(RECORDS FOR THE EXERCISE):

----------

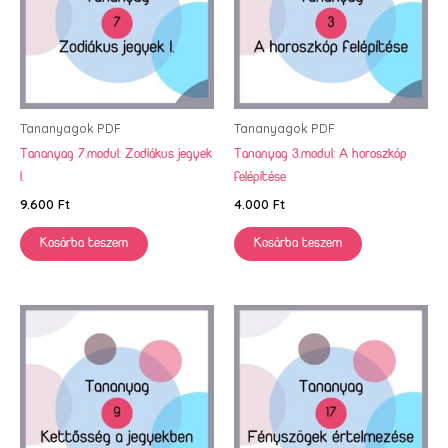
Tananyagok PDF
Tananyagok PDF
Tananyag 7.modul: Zodiákus jegyek
Tananyag 3.modul: A horoszkóp
I.
felépítése
9.600
Ft
4.000
Ft
Kosárba teszem
Kosárba teszem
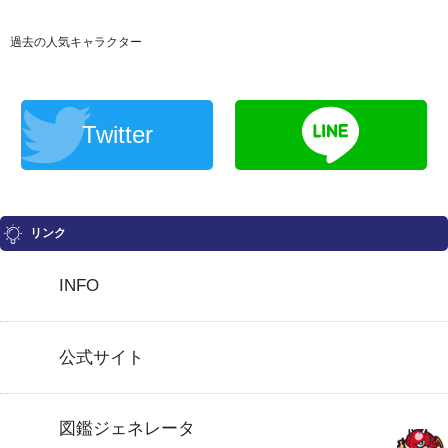
過去の人気キャラクター
Twitter
リンク
INFO
公式サイト
図鑑ジェネレータ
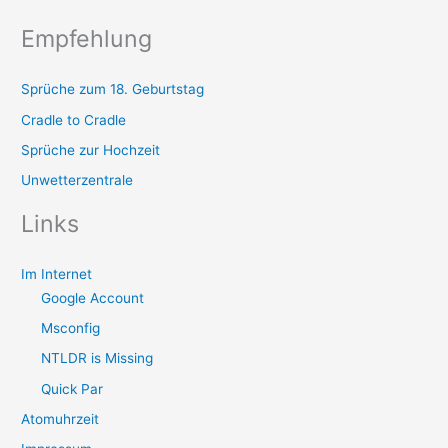
Empfehlung
Sprüche zum 18. Geburtstag
Cradle to Cradle
Sprüche zur Hochzeit
Unwetterzentrale
Links
Im Internet
Google Account
Msconfig
NTLDR is Missing
Quick Par
Atomuhrzeit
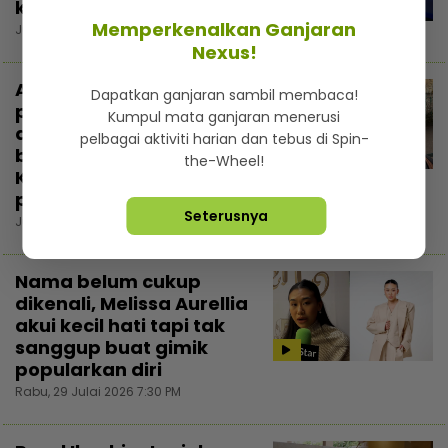
keputusan paling tepat
Memperkenalkan Ganjaran
Jumaat, 31 Julai 2026 5:00 PM
Nexus!
Ammar Ahyan kongsi
Dapatkan ganjaran sambil membaca!
perancangan selepas
Kumpul mata ganjaran menerusi
asasi, mahu sambung
pelbagai aktiviti harian dan tebus di Spin-
belajar di luar negara...
the-Wheel!
3:00
Kalau boleh sampai
peringkat ‘master’
Seterusnya
Jumaat, 31 Julai 2026 3:22 PM
Nama belum cukup
dikenali, Melissa Aurellia
akui kecil hati tapi tak
sanggup buat gimik
popularkan diri
Rabu, 29 Julai 2026 7:30 PM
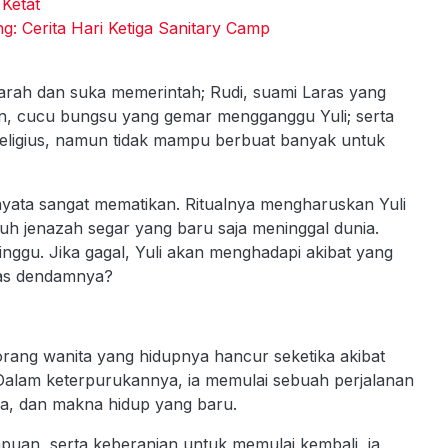
Ketat
g: Cerita Hari Ketiga Sanitary Camp
emarah dan suka memerintah; Rudi, suami Laras yang
an, cucu bungsu yang gemar mengganggu Yuli; serta
 religius, namun tidak mampu berbuat banyak untuk
yata sangat mematikan. Ritualnya mengharuskan Yuli
h jenazah segar yang baru saja meninggal dunia.
minggu. Jika gagal, Yuli akan menghadapi akibat yang
las dendamnya?
orang wanita yang hidupnya hancur seketika akibat
 Dalam keterpurukannya, ia memulai sebuah perjalanan
ya, dan makna hidup yang baru.
uan, serta keberanian untuk memulai kembali, ia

----------

(ACTIVITY): Copy every line of the data where "untuk" is found.

(RESPONSE FOR THIS EXERCISE):
 religius, namun tidak mampu berbuat banyak untuk
uan, serta keberanian untuk memulai kembali, ia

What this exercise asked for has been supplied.